- Company Name
- OSI Engineering
- Job Title
- AI Data & Python Tools Engineer for a well-known consumer device company in Austin, TX
- Job Description
-
**Job title:** AI Data & Python Tools Engineer
**Role Summary:**
Design, develop, and deploy production‑ready AI applications and data pipelines using Python, React, and modern ML frameworks. Lead rapid prototyping, performance tuning, and scalable cloud deployment. Integrate Model Context Protocol (MCP) systems and maintain end‑to‑end technical documentation.
**Expectations:**
- Deliver production‑grade AI tools on a fast schedule.

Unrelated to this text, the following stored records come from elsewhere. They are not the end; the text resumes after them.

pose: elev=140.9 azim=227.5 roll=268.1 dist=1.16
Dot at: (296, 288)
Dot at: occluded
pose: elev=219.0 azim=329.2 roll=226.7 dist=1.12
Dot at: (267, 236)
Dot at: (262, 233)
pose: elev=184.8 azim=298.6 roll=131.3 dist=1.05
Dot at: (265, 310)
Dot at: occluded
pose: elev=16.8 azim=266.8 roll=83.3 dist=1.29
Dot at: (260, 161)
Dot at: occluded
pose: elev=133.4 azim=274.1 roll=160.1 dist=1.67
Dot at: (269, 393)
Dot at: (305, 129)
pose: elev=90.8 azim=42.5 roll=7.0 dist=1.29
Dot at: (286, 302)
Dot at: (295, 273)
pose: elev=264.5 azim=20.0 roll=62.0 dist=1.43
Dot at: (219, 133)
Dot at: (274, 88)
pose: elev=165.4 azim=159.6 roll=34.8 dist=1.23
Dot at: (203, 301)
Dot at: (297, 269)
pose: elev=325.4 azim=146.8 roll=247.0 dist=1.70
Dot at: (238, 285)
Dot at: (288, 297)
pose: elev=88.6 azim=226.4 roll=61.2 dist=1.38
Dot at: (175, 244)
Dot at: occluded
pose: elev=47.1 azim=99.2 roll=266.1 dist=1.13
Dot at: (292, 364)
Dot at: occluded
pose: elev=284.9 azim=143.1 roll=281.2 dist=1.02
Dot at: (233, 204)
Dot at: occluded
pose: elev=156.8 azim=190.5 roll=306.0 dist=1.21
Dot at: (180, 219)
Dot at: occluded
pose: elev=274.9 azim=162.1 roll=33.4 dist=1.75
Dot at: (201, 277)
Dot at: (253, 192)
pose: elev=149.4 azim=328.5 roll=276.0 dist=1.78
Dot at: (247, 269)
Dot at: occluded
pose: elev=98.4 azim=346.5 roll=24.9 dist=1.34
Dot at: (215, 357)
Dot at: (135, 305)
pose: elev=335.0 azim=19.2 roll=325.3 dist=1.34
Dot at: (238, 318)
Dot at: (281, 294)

- Collaborate with product, engineering, and data science teams to solve complex problems.
- Maintain code quality through reviews, documentation, and solid testing practices.
- Operate within a cloud‑native, containerized environment.
**Key Responsibilities:**
1. Build full‑stack AI applications with Python (backend) and React (frontend).
2. Design and orchestrate end‑to‑end data pipelines; stream, process, and transform data.
3. Train, validate, and deploy ML models; perform rigorous evaluation and monitoring.
4. Implement MCP server components and integrate with AI assistants and vector databases.
5. Provision and manage cloud resources (AWS/GCP/Azure) and big‑data platforms (Spark, Kafka).
6. Create and maintain data warehouses (Snowflake, BigQuery, Redshift) and data lakes.
7. Apply containerization (Docker, Kubernetes) and infrastructure‑as‑code for scalable deployments.
8. Contribute to API design, UX/UI for internal tools, and MLOps pipelines (Airflow).
**Required Skills:**
- Strong Python fundamentals; experience building backend services and data processing pipelines.
- Familiarity with ML/DL frameworks: TensorFlow, PyTorch, scikit‑learn.
- Knowledge of LLMs, vector databases, retrieval systems, and MCP integration.
- Cloud expertise (AWS, GCP, or Azure) and big‑data technologies (Spark, Kafka).
- Data warehouse and lake skills: Snowflake, BigQuery, Redshift.
- Containerization (Docker, Kubernetes) and IaC.
- Proficient in API development; basic front‑end experience with React (preferred).
- Understanding of MLOps practices (Airflow) and real‑time analytics.
**Required Education & Certifications:**
- Bachelor’s degree in Computer Science, Software Engineering, Data Science, or related field.
- Relevant cloud certification (AWS/Azure/GCP) is a plus.